§ INSTRUCTION
In the records below, find the line with "Tactical Equipment ►" and the line with "publicación en el Boletín Oficial."; return exactly those lines and every line between them.

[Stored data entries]
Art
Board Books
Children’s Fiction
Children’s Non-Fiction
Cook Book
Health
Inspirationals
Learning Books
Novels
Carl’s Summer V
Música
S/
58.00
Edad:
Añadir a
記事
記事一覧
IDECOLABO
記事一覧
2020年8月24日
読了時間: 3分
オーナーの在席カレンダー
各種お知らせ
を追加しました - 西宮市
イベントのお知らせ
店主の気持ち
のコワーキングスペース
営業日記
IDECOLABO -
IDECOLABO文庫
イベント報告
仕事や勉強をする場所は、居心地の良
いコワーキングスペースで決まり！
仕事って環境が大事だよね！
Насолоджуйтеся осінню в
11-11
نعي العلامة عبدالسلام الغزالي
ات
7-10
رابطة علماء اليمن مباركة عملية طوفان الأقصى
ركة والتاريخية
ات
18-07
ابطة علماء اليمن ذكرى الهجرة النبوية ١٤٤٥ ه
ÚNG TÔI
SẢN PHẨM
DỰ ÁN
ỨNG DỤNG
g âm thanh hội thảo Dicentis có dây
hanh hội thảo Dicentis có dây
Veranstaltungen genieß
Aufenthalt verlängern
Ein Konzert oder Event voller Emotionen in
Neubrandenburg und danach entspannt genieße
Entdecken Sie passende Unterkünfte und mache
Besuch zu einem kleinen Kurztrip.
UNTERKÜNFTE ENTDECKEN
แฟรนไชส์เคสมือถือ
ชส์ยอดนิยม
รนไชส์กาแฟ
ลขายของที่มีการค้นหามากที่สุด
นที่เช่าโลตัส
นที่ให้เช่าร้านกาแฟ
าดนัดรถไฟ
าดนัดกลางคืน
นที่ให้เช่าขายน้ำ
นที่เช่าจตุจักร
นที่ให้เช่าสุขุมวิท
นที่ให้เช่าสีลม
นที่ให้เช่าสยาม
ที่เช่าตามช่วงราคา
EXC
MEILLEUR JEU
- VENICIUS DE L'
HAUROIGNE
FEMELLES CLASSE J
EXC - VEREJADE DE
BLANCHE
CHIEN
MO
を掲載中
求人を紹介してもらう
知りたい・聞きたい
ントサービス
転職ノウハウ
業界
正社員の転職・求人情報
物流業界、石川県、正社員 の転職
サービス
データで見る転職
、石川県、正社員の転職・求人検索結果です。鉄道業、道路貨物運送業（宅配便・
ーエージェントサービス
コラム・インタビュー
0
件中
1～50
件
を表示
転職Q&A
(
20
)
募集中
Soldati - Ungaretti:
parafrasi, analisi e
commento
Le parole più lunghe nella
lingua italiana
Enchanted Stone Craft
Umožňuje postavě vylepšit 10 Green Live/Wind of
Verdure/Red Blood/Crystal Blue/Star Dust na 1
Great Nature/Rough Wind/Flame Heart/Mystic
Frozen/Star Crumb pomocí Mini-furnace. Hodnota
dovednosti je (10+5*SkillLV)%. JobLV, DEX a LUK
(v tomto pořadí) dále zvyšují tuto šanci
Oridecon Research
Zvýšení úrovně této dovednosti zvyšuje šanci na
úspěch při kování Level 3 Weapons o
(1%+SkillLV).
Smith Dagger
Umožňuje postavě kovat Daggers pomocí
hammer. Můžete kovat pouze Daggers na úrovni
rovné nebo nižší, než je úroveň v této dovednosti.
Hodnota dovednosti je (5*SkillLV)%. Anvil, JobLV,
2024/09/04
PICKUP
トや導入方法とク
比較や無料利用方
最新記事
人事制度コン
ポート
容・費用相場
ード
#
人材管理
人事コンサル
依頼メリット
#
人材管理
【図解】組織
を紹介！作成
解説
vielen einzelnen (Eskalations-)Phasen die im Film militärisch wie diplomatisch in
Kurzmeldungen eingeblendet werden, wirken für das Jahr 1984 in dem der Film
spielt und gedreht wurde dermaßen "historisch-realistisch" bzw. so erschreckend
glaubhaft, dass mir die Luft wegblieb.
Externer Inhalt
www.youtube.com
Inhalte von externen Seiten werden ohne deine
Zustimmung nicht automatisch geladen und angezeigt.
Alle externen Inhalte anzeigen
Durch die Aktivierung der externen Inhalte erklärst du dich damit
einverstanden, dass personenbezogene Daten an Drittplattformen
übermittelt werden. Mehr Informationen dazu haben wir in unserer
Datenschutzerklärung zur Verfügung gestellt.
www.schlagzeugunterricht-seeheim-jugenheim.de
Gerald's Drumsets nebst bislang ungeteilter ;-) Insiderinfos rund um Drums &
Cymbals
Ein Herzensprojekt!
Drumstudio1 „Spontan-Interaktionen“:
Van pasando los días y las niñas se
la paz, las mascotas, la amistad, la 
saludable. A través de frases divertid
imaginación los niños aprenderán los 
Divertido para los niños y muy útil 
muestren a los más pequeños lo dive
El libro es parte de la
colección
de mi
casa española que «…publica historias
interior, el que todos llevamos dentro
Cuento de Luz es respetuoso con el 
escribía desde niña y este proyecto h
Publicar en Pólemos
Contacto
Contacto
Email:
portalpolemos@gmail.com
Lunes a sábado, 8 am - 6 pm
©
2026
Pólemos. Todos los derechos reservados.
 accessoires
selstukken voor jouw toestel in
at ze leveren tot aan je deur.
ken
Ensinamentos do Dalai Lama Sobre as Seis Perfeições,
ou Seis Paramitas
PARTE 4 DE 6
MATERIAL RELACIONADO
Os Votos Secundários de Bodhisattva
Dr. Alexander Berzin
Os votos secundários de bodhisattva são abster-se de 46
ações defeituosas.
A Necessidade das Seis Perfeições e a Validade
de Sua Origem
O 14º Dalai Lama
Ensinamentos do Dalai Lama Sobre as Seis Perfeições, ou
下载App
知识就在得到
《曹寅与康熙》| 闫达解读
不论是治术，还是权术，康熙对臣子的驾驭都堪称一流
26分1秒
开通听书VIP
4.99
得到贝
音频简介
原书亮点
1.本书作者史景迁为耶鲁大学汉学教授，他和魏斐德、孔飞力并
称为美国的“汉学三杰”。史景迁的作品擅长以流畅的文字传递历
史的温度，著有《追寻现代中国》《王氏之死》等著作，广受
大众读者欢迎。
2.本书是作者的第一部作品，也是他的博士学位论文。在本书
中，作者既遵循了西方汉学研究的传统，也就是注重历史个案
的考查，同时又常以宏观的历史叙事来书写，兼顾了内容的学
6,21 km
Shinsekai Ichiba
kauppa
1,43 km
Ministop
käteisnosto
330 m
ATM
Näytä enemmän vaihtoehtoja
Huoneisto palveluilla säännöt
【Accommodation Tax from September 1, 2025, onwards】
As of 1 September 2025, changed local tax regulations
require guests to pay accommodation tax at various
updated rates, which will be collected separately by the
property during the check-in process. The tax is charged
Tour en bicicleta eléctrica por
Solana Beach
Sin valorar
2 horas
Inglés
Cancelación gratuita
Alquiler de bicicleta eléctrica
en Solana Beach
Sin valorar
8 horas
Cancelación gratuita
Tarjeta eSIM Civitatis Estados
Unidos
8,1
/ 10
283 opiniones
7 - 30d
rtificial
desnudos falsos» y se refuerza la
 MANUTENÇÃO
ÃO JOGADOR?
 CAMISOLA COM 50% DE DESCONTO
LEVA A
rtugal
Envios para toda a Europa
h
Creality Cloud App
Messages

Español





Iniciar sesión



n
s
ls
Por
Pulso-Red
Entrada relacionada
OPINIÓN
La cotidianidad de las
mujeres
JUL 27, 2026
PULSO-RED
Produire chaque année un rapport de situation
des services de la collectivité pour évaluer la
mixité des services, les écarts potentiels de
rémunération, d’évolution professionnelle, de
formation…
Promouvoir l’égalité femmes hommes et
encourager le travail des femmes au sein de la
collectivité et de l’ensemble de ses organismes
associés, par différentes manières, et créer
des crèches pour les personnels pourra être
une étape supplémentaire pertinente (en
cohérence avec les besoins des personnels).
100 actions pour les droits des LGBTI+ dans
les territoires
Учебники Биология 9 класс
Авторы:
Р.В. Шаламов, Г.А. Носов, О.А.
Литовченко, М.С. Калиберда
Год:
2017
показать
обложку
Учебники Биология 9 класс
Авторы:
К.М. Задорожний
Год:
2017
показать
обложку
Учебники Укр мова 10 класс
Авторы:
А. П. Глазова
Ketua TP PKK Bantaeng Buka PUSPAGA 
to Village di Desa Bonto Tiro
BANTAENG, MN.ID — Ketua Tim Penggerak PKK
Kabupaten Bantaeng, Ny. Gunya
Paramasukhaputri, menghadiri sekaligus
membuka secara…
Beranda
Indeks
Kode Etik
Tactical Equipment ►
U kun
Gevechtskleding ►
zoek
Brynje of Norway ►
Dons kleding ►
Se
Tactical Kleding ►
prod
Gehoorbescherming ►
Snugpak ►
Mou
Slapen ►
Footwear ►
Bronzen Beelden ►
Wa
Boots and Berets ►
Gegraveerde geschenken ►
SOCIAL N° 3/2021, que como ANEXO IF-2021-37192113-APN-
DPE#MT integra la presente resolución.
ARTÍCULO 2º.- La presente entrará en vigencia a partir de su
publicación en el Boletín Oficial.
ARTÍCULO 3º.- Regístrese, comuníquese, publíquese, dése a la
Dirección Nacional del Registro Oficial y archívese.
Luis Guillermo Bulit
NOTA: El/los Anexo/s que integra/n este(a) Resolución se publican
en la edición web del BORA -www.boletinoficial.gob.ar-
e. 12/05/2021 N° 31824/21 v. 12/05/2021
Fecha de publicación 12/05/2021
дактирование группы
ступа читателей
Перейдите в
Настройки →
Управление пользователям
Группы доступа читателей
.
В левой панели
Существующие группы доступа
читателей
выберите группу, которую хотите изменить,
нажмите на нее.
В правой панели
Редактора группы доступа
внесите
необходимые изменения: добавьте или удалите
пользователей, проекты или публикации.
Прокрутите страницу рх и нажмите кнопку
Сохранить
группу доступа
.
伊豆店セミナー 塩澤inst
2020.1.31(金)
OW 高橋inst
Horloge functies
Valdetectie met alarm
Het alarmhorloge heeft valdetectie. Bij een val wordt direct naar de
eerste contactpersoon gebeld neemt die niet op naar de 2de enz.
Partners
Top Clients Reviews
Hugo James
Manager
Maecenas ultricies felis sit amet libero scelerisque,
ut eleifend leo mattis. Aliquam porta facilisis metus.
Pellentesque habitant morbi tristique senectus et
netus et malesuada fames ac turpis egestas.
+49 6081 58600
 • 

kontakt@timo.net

§ SOLVED PROBLEM
Tactical Equipment ►
U kun
Gevechtskleding ►
zoek
Brynje of Norway ►
Dons kleding ►
Se
Tactical Kleding ►
prod
Gehoorbescherming ►
Snugpak ►
Mou
Slapen ►
Footwear ►
Bronzen Beelden ►
Wa
Boots and Berets ►
Gegraveerde geschenken ►
SOCIAL N° 3/2021, que como ANEXO IF-2021-37192113-APN-
DPE#MT integra la presente resolución.
ARTÍCULO 2º.- La presente entrará en vigencia a partir de su
publicación en el Boletín Oficial.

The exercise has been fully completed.